"""
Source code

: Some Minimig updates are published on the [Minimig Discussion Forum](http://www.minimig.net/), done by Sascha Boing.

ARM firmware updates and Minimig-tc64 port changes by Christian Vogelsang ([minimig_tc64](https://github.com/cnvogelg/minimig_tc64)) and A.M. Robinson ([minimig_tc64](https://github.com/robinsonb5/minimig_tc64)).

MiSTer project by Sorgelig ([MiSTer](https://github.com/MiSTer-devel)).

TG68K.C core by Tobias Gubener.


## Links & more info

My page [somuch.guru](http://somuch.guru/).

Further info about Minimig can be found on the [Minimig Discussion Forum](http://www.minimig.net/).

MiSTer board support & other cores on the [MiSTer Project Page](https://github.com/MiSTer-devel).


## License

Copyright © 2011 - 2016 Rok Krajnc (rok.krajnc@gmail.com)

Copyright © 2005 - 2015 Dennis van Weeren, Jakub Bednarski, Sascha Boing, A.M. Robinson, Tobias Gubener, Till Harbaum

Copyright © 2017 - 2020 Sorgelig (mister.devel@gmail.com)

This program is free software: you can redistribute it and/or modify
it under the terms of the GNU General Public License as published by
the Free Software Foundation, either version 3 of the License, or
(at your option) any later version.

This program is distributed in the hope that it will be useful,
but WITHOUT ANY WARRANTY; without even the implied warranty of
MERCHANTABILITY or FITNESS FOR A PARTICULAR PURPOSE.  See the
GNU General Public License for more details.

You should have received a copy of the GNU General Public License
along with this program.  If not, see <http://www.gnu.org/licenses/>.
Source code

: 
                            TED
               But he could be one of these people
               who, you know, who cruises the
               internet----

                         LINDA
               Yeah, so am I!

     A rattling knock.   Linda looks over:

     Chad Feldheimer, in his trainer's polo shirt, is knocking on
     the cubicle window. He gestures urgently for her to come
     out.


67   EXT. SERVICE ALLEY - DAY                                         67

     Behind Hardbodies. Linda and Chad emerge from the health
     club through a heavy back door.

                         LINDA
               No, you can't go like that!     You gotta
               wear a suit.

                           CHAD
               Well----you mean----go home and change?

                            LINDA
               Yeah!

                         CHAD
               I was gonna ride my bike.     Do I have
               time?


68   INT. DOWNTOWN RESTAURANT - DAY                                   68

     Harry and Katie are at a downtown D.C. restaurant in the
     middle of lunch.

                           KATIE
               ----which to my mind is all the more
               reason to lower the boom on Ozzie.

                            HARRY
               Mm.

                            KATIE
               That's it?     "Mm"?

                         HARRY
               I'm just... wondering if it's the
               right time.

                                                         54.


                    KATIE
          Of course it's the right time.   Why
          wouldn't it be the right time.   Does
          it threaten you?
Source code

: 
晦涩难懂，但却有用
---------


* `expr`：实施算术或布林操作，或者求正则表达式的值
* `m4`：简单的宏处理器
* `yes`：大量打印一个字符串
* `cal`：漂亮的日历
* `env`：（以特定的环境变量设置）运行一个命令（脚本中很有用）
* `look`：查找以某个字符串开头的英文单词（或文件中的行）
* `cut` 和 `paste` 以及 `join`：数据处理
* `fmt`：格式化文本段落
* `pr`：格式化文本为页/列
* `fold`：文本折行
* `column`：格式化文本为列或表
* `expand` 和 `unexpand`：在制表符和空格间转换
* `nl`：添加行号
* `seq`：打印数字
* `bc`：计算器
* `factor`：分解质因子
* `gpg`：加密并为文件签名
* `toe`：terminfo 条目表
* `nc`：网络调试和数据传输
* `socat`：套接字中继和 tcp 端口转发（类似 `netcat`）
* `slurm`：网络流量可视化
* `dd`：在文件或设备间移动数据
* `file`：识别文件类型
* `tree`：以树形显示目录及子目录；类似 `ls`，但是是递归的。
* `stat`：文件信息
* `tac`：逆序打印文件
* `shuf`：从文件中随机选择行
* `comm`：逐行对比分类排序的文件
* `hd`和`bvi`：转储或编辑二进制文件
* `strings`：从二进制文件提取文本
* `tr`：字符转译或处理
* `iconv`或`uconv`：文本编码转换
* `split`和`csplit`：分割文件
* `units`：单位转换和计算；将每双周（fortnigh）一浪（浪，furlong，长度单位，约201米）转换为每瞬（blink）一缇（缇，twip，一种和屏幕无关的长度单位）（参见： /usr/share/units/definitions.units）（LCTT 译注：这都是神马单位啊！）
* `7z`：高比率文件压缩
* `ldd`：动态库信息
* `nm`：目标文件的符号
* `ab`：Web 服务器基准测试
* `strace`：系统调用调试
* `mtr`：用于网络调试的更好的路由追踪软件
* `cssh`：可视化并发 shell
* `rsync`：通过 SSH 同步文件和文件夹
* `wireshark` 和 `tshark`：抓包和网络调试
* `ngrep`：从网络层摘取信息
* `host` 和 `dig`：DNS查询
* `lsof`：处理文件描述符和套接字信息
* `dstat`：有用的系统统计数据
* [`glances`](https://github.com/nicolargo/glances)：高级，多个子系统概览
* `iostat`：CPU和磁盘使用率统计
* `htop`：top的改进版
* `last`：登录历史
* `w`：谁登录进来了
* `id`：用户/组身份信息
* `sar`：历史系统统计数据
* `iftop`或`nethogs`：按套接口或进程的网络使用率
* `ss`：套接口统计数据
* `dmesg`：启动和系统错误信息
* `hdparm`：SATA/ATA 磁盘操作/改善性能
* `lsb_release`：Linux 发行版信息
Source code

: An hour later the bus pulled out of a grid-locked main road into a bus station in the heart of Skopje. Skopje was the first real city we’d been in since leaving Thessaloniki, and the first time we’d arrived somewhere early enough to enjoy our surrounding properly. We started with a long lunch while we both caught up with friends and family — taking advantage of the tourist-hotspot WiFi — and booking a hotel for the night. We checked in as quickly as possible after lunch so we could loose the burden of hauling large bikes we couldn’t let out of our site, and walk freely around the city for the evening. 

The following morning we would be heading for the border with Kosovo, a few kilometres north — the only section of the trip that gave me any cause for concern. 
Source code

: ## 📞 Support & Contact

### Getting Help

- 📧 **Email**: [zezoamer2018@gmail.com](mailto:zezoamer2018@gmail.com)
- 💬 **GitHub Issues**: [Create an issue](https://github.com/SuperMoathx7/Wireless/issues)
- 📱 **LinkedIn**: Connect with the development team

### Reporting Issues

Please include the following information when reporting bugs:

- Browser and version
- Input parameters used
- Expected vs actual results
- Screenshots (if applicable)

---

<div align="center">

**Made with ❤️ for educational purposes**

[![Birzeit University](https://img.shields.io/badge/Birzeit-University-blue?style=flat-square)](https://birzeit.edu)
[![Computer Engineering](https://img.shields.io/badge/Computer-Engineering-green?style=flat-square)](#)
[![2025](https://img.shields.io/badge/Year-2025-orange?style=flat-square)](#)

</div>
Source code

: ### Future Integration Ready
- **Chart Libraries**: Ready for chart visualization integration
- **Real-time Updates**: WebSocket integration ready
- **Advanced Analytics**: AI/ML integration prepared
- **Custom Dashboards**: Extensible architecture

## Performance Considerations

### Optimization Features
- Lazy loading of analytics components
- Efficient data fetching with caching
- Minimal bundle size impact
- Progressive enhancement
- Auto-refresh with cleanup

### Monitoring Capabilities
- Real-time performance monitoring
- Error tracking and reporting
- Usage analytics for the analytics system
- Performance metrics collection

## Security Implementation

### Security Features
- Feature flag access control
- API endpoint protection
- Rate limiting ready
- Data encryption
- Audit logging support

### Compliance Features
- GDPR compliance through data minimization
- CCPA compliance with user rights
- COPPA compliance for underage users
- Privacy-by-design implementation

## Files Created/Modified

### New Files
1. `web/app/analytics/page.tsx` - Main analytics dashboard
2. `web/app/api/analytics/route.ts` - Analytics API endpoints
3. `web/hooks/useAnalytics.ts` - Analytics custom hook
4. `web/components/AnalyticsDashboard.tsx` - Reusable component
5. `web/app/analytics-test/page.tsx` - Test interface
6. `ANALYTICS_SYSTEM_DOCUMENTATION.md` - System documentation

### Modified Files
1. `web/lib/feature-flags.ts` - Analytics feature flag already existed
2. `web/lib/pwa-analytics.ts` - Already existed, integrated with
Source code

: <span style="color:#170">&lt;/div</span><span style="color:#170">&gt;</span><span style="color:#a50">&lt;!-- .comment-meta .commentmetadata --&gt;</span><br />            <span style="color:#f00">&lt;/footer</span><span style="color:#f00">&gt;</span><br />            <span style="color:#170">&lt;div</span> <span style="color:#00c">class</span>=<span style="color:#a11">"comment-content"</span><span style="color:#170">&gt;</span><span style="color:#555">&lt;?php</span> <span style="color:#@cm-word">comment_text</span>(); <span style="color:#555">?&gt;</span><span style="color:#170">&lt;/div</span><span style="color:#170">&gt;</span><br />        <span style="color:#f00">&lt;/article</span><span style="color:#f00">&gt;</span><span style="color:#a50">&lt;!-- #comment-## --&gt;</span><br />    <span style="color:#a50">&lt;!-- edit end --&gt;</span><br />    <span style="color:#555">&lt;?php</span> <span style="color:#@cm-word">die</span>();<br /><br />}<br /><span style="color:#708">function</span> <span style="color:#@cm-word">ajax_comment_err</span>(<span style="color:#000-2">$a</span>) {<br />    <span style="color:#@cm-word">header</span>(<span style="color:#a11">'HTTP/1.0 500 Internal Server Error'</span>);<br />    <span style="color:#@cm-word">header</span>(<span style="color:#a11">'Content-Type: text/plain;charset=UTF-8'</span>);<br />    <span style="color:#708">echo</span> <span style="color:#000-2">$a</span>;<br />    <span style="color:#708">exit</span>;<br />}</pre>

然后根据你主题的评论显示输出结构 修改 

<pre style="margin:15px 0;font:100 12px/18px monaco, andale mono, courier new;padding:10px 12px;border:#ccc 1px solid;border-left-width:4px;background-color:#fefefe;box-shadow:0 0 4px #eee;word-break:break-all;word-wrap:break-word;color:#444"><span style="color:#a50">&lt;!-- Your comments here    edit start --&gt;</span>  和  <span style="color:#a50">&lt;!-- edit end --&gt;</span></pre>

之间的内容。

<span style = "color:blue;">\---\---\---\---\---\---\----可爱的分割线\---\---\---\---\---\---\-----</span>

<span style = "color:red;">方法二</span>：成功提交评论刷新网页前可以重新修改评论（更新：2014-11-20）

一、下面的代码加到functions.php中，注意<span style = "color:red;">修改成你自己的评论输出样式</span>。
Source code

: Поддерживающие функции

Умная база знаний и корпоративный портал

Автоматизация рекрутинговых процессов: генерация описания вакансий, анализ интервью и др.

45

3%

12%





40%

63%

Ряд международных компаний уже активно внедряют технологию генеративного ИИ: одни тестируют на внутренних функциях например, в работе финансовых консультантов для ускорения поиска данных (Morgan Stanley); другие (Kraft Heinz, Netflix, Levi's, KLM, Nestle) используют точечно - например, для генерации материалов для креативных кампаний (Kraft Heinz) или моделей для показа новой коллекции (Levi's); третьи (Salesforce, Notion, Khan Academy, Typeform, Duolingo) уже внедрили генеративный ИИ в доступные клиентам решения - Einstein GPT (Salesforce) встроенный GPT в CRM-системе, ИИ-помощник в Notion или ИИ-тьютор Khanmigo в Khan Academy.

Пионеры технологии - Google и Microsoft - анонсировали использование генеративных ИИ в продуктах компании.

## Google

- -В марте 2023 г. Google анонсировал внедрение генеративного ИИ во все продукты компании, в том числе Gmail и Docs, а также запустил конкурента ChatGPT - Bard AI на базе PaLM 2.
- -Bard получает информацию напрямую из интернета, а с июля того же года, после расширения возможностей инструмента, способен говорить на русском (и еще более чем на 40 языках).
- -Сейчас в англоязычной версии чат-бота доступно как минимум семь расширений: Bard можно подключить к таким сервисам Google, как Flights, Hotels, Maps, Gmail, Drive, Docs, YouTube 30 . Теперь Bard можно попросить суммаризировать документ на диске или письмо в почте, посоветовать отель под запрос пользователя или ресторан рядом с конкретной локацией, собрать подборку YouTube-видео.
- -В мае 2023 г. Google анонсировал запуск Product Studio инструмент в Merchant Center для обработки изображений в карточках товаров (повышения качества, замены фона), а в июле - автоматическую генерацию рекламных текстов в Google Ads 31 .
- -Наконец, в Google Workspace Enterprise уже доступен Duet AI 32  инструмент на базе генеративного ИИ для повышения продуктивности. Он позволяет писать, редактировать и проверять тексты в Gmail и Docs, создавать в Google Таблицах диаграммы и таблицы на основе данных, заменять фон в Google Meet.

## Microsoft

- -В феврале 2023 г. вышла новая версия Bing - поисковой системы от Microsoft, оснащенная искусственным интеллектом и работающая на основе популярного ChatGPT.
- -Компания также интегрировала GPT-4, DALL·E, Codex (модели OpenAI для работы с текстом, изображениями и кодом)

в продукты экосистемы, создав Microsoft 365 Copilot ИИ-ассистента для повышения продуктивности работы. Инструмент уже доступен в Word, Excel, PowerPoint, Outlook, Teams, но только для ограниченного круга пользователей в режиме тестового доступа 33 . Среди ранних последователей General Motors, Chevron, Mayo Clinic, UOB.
"""
What you will do -> Reproduce every line of the entries above, unchanged, from the very first one down to and including the line containing "Copyright © 2011".

Result ->
Source code

: Some Minimig updates are published on the [Minimig Discussion Forum](http://www.minimig.net/), done by Sascha Boing.

ARM firmware updates and Minimig-tc64 port changes by Christian Vogelsang ([minimig_tc64](https://github.com/cnvogelg/minimig_tc64)) and A.M. Robinson ([minimig_tc64](https://github.com/robinsonb5/minimig_tc64)).

MiSTer project by Sorgelig ([MiSTer](https://github.com/MiSTer-devel)).

TG68K.C core by Tobias Gubener.


## Links & more info

My page [somuch.guru](http://somuch.guru/).

Further info about Minimig can be found on the [Minimig Discussion Forum](http://www.minimig.net/).

MiSTer board support & other cores on the [MiSTer Project Page](https://github.com/MiSTer-devel).


## License

Copyright © 2011 - 2016 Rok Krajnc (rok.krajnc@gmail.com)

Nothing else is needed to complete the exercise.